Weil bereits seit 2018/19 fünf Anträge auf Genehmigung von Bootstouren in den zwei Städten vorlagen, aber keine ausreichenden Daten und Erkenntnisse für rechtssichere Entscheidungen, mussten Bestandserfassungen, Konfliktanalysen (Flora und Fauna am und im Gewässer, Gewässernutzung, Pegel, Ein-/ Ausstiegsstellen) und ein Maßnahmenkonzept durchgeführt werden. 2021 gewährte die Regierung von Mittelfranken und das Bayerische Umweltministerium dafür Fördermittel, das Konzept wurde vom Büro GFN-Umweltplanung aus München erstellt. Auch die Fachberatung für Fischereiwesen und das Wasserwirtschaftsamt Nürnberg steuerten Daten bei. Mit dem Konzept „soll der Bootstourismus, d.h. sowohl das gemein-gebräuchliche Befahren der Gewässer als auch die genehmigungspflichtige Schifffahrt, naturverträglich gesteuert werden.“

Wie auch an anderen Flüssen in Bayern gelten hier drei rechtliche Regelungen: Der sog. Gemeingebrauch (§25 Satz 1 WHG, Art. 18 Abs. 1 Satz 1 BayWG), die Schiff- und Floßfahrt (Art. 28 Abs. 4 BayWG) und das Bereithalten von Wasserfahrzeugen am oder im Gewässer (Art. 28 Abs. 5 BayWG).
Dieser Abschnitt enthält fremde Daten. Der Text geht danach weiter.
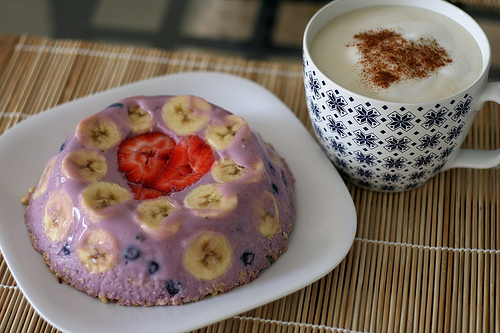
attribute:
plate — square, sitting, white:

Der Entwurf des Kanukonzepts („Gemeinsames Konzept der Städte Nürnberg und Fürth für einen naturverträglichen Bootstourismus auf Pegnitz, Rednitz und Regnitz -Kanukonzept) sieht vor, dass Schifffahrtsgenehmigungen zur Bereitstellung von Wasserfahrzeugen ausschließlich orts- und sachkundigen Mitgliedern ortsansässiger Kanuvereine erteilt werden sollen.
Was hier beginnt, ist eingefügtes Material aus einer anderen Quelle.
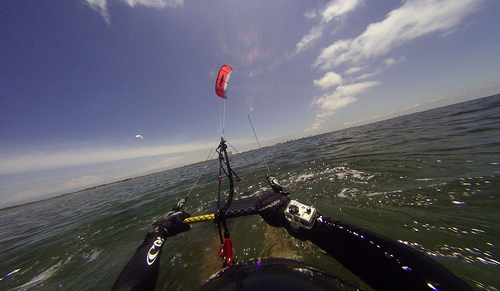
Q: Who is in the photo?
A: A person kitesurfing.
Die Gewässer dürfen nur bei einem Mindestwasserstand von 50 cm befahren werden. Nebengewässer, Nebenarme und Zuflüsse dürfen nicht befahren werden. Nebenarme wie an der Pegnitz beim Westfriedhof sollen mit Totholz vor Befahren geschützt werden.
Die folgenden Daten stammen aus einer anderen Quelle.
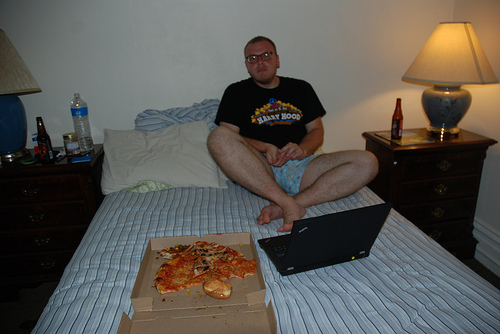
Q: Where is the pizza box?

Einige Gewässer sind während der Vogelbrutzeit 1.3.- 15.7. für den Kanusport tabu. Die Ausnahmen betreffen kundige Kanut*innen der Kanuvereine mit Europäischem Paddel-Pass Deutschland, Stufe 2 (EPP-2) zu bestimmten Tageszeiten auf der Rednitz, Regnitz und Pegnitz (nicht zwischen Stehender Welle und Röllingersteg). Wie bisher soll die Pegnitz vom Lederersteg bis Stadtgrenze Fürth vom 1.11. bis 30.4. gesperrt bleiben.

Stand-up-paddling ist ausschließlich im Abschnitt Rednitz-Süd zwischen der Ausstiegstelle Steinhauserweg und dem Vereins-Steg in Mühlhof zugelassen. Schlauchboote und Flöße werden auf allen vier untersuchten Flussabschnitten ausgeschlossen.

Maßnahmen zur Information und Lenkung u.a. durch land- und wasserseitige Informations- und Hinweistafeln, Information zu geeigneten Ein- und Ausstiegsstellen, Pegelständen, Kennzeichnung sensibler Bereiche, Festlegen und Bekanntmachen von Verhaltensregeln sind vorgesehen. Ungeeignete Ein- und Ausstiegsstellen sollen geschlossen oder verlegt werden.

Maßnahmen zur Verbesserung gewässerökologischer Defizite (wie z. B. Anlage von Hochstaudensäumen und Schilfröhrichten, Strukturverbesserungen, Auengehölze, Lehmwände für den Eisvogel) sollen in Zusammenarbeit mit dem Wasserwirtschaftsamt realisiert werden.

Bei ausreichendem Wasserstand können damit von Jedermann befahren werden:

  • Rednitz/Mühlhof bis Steinhauser Weg (ganzjährig),
  • Rednitz/Steinhauser Weg bis Katzwang (außer Vogelbrutzeit),
  • Rednitz/öff. Einstieg Kanuverein bis Rothenburger Straße (ganzjährig),
  • Rednitz/Förstermühle bis Flussdreieck (ganzjährig),
  • Regnitz/Flussdreieck bis Stadelner Wasserrad (außer Vogelbrutzeit),
  • Regnitz/Stadelner Wasserrad bis Vach Kunstmühle (außer Vogelbrutzeit).

Im ersten Halbjahr 2023 sollen die Stadtratsgremien von Nürnberg und Fürth das Kanukonzept beraten. Der BN appelliert an die Parteien in den Ratsgremien, den gefundenen Kompromiss nicht politisch zu verwässern.